Olga Mamanova of Kino-Teatr commented: “This was the first DocFest that I curated and put together, after a short Human Rights Documentary Weekend in 2017, when we had a Q&A with Peter Taylor OBE, a BBC journalist, writer and presenter and film maker, especially known for his work in Northern Ireland.
“We then screened Bobby Sands 66 days, Ukraine On Fire and I’m Not Your Negro. The success of the weekend inspired me. Throughout the three and a half years of Kino-Teatr, we regularly screened documentaries of different subject matter - Bolshoi Babylon and Nureyev, Alexander McQueen and Dior, Amy and Poly Styrene, among others.

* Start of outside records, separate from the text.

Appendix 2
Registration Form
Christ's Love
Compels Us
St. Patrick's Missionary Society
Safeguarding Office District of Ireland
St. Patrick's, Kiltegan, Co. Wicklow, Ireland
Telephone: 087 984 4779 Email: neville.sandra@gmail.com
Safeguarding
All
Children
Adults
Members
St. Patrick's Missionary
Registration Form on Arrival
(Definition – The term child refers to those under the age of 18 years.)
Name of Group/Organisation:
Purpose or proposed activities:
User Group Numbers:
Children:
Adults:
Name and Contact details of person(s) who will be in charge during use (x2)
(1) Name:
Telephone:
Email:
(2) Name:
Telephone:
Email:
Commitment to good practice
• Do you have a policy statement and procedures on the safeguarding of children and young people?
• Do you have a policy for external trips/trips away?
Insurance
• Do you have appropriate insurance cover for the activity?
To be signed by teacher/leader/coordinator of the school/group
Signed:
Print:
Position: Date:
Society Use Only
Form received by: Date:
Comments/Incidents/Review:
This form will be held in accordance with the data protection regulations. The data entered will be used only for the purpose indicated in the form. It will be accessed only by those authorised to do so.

“As an author of three non-fiction books and an art documentary (screened on Russian television) I had personal interest in the genre. I am overwhelmed by the response from everyone who came to the DocFest at Kino-Teatr last week and enjoyed our programme of films and live events, by their support and appreciation, especially considering we are not a funded venue and the docfest was possible only through selling the tickets. “We celebrated the art of documentary making and the documentary makers, and how the genre evolved from the first newsreels, short ‘actuality films’ and romantic docu-dramas like Nanook Of The North, into the City symphonies of the 1920s avant-garde visual artists and historical, political investigations - and beyond.
“A documentary has to be convincing and creative, it is stating the truth as well as searching for truth - and the broad spectre and diversity of films of that week proved to be a mind blowing achievement in documentary making - an extraordinary artistic journey of Orson Welles in a film by Mark Cousins, and remarkable life of Japanese female artist Kusama, a reflection on the times of the Trevor Grifiths’ play Oi For England with a talk which included special guest, actor Paul McGann.
“It was great to see the community brought together by the screening of Re: A Pier, a documentary by Archie Lauchlan, and by the extraordinary story of defiance and solidarity of Scottish workers with Chile in the 1970s (Nae Pasaran was followed by a discussion that included director and the local refugee and Labour activists).
“One of the most popular films was an award-winning Turkish documentary about the secret life of cats in Istanbul - Kedi. The festival had its finale on Sunday with special screenings and Q&A with the film makers who produced documentaries for the BBC Panorama - Aisling O’Connor and Stephen Mizelas - they generously shared their experiences in working on Back To The Falklands’ and Aleppo: Life under Siege. These are the films that are vital, filmed with passion and purpose, true visual poems, and touched the audience with their humanity. Early documentary makers were convinced that the movie camera, with its different angles, editing, slow motion/ stop motion/fast motion - captures reality more accurately and diverse than a human eye.
“So a DocFest is established at the heart of St. Leonards on Sea - lets make it a new tradition. A tradition to celebrate most innovative documentaries and most surprising stories.”